Problem details ▸
Can you rewrite the part of the entries that opens with the line containing "Where is SDS_P2 nearest to the value 19?" and closes with the line containing "Wavelength 220–224 nm", putting "trace" wherever "series" appears, keeping everything else unchanged and leaving out the pictures?

Material provided ▸
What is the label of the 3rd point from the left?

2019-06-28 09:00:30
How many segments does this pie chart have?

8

--

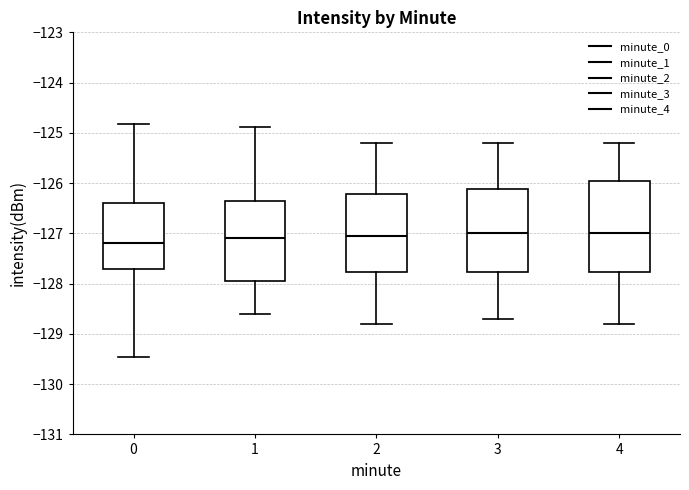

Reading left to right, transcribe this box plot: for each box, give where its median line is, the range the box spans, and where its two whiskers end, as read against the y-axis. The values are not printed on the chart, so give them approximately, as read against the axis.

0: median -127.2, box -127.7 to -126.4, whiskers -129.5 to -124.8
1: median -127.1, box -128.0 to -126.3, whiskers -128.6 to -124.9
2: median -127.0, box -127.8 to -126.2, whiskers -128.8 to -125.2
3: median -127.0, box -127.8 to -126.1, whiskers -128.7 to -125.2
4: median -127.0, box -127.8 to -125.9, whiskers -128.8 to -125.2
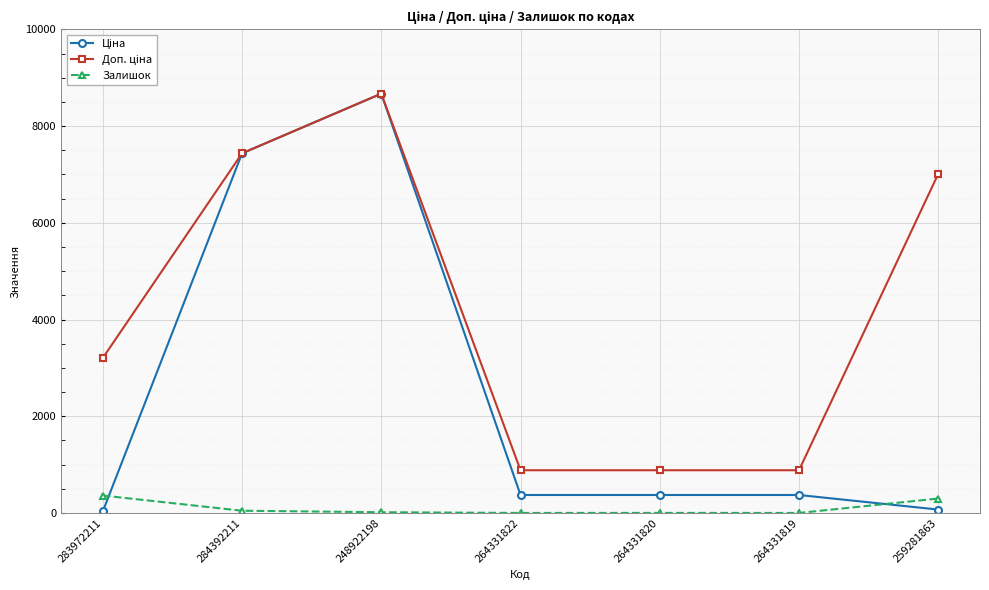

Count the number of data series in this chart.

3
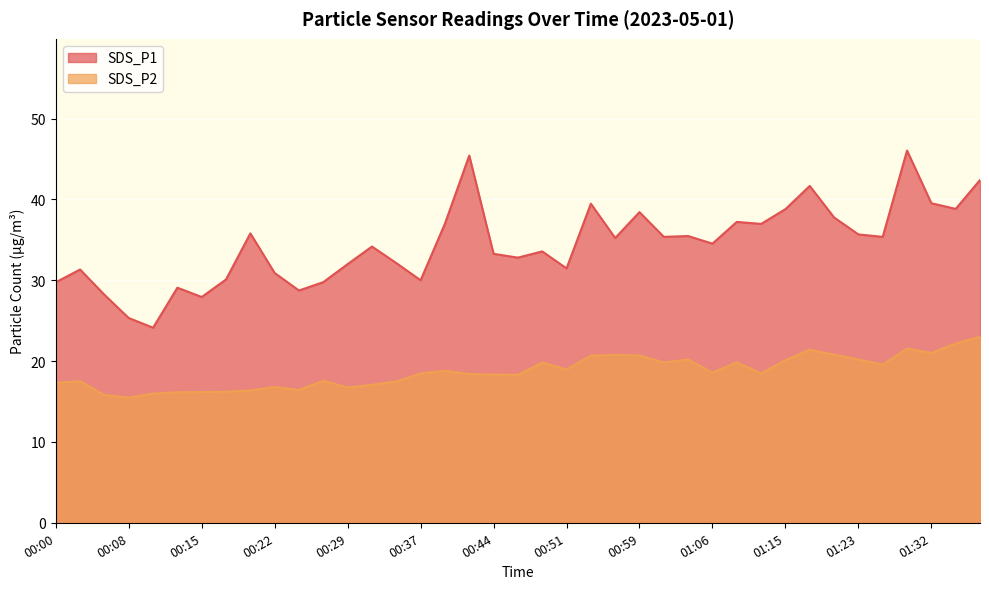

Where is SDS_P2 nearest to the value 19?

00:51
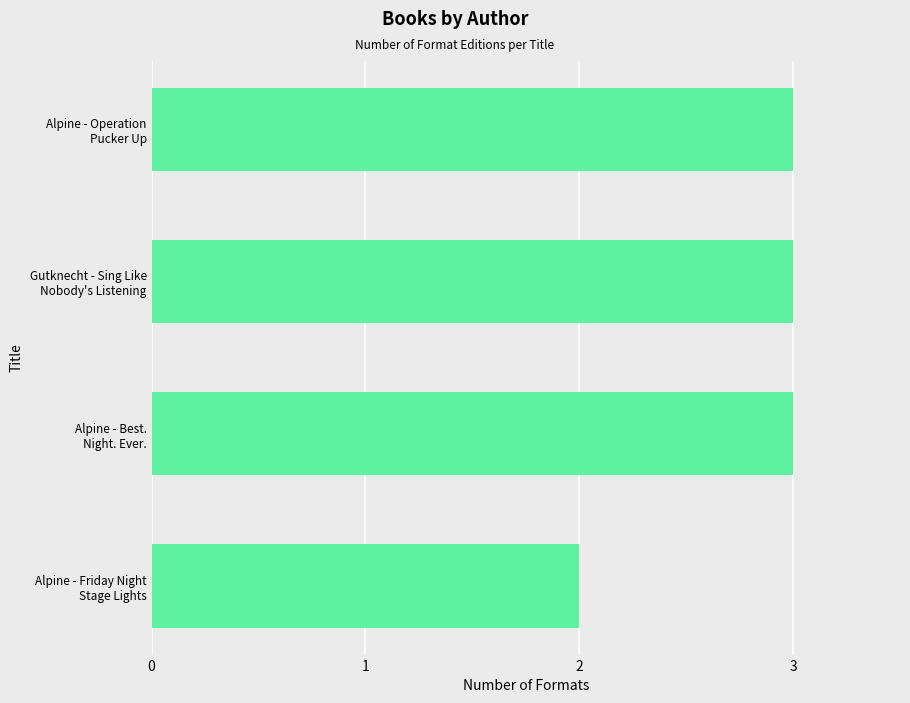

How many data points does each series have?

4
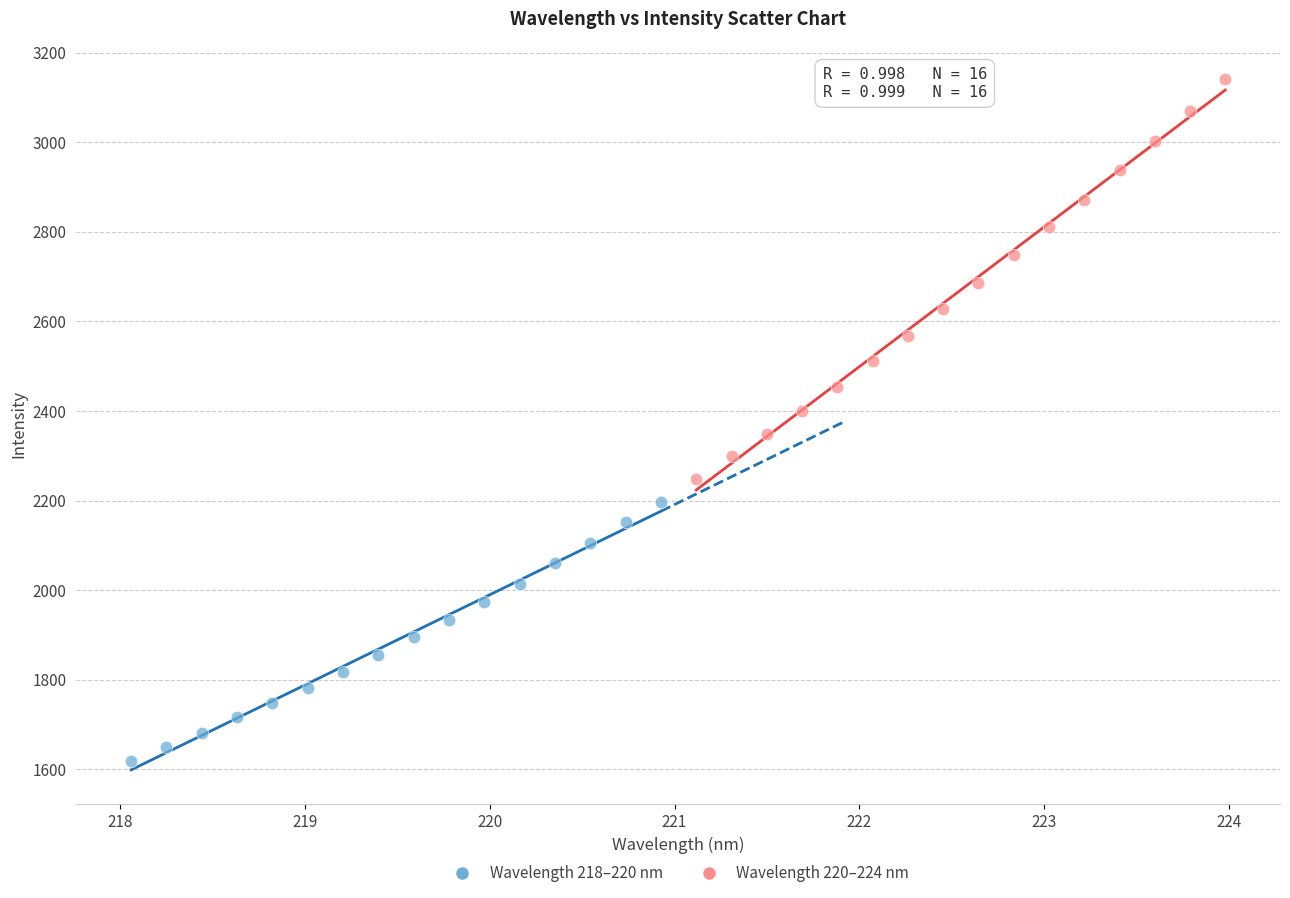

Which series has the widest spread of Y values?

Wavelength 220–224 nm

Output ▸
Where is SDS_P2 nearest to the value 19?

00:51

How many data points does each trace have?

4

Which trace has the widest spread of Y values?

Wavelength 220–224 nm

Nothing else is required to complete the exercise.